At Midnight I'll Take Your Soul (original title: À Meia-Noite Levarei Sua Alma) is a 1964 Brazilian horror film, by filmmaker/actor José Mojica Marins. Marins is also known by his created alter ego Coffin Joe (Zé do Caixão). It is also Brazil's first horror film, and it marks the first appearance of Marins' character Zé do Caixão (Coffin Joe). The film is the first installment of Marins' "Coffin Joe trilogy", and is followed by This Night I'll Possess Your Corpse (1967), and Embodiment of Evil (2008).
The film is set in an unnamed Brazilian small town. Zé do Caixão (Coffin Joe), the local undertaker who disdains religion and emotion and who believes the only thing that matters is the "continuity of the blood" (specifically his own), is looking for the "perfect woman" to bear him a superior child who will be immortal. Since his wife Lenita has been found to be unable to bear children, Coffin Joe begins to make advances with Terezinha, the fiancée of Joe's friend Antonio. Terezinha scolds him by telling him that Antonio is the only man in her life. During a Catholic holiday, Joe kills his wife Lenita (because of her infertiliy) by tying her up and having a venomous spider bite her. The local authorities cannot find a clue to arrest him and he remains free to do whatever he wants.
Some days later, Coffin Joe is invited by Antonio to visit a local gypsy who will tell the fortune of Antonio's marriage with Terezinha. The gypsy reveals, however, that there is going to be a tragic disaster, and the two will never get married. Joe, in response, calls her a fraud and states that the supernatural is a hoax. She warns him not to mock the supernatural forces, lest they make him pay. That night, Joe and Antonio go to Antonio's house, where Antonio tells Joe that he really didn't believe the witch's words, and that he expects to marry Terezinha and have a happy life together. Fulfilling the witch's prophecy, Coffin Joe brutally bludgeons and then drowns Antonio in a bathtub.
Once again, the police can find no evidence to directly implicate Joe with the crime. He proceeds with his plan to seduce Terezinha by purchasing a canary for her, which she accepts. Suddenly he starts to touch her against her will.
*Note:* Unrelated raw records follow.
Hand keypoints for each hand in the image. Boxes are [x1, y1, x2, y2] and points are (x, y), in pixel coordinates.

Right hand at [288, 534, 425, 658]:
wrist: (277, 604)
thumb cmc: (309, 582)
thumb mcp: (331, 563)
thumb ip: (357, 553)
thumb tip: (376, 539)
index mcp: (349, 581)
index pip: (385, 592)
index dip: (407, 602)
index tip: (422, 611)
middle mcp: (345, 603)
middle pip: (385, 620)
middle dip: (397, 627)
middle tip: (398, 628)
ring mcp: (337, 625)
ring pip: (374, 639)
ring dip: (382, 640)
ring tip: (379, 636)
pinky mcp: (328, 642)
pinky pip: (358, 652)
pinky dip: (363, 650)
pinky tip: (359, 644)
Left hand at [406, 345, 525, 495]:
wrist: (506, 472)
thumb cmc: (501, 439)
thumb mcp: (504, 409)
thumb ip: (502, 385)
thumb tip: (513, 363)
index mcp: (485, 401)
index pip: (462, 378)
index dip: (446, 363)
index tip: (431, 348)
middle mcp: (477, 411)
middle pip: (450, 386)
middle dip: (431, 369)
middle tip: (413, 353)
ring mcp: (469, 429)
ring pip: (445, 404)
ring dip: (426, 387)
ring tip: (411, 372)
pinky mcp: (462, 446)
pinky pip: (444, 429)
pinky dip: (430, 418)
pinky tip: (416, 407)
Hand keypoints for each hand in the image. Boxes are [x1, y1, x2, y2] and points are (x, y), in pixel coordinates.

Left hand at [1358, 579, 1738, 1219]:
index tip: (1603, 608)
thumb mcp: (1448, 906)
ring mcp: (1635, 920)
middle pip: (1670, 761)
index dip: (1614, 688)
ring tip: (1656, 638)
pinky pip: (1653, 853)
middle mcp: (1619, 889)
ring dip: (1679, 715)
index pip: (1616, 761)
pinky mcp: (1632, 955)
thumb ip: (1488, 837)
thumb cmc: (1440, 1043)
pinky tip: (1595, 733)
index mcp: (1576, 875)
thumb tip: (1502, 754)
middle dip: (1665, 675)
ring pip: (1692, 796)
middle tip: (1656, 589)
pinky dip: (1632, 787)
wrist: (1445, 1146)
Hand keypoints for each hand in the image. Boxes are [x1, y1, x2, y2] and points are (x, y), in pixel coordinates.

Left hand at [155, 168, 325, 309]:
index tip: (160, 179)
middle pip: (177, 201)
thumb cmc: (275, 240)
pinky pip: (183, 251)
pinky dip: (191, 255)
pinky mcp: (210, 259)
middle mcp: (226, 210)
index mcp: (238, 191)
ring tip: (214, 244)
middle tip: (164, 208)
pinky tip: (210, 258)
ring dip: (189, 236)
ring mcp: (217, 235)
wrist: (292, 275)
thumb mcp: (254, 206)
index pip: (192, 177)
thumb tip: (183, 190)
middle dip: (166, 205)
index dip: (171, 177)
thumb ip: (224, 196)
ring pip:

Terezinha tries to resist, and Coffin Joe savagely beats her into a helpless state and rapes her. Finally able to speak, Terezinha curses him for his brutality, saying she will kill herself, then return to take his soul to hell. Joe laughs at her, but the next day she is found hanging in her home. To his surprise, she doesn't blame him in her suicide note. Meanwhile, the village's Dr. Rudolfo begins to suspect Joe for the recent outbreak of violent deaths that has occurred. When Joe becomes aware of the doctor's suspicions, Coffin Joe appears at Dr. Rudolfo's home, gouges his eyes with his long fingernails and sets him on fire.
Time passes, and Coffin Joe remains unpunished for his crimes. On the Day of the Dead he meets Marta, a young woman who is visiting her relatives, and decides to choose her as his next perfect woman. Joe escorts Marta home late at night, only to be confronted by the gypsy who predicted the doom of Antonio and Terezinha. She tells Joe that his soul shall be claimed by the ghosts of those he murdered and Satan at midnight. Joe threatens the gypsy, but after leaving Marta at her destination, he is soon visited by ghostly apparitions that test his courage. Realizing he cannot face the apparitions, Joe runs away, and coincidentally arrives at the mausoleum where Antonio and Terezinha were buried. Finally at the edge of his sanity, Joe opens the coffins to prove to himself his victims are really dead, but instead sees that their eyes are open, as if they are still alive, faces crawling with maggots. Some time later, the villagers come to the mausoleum after hearing Coffin Joe's blood-curdling screams and find him lying on his back, horribly disfigured, his eyes bulging open similar to the eyes of the two corpses. At that same time, the bells of the local church ring, announcing the stroke of midnight.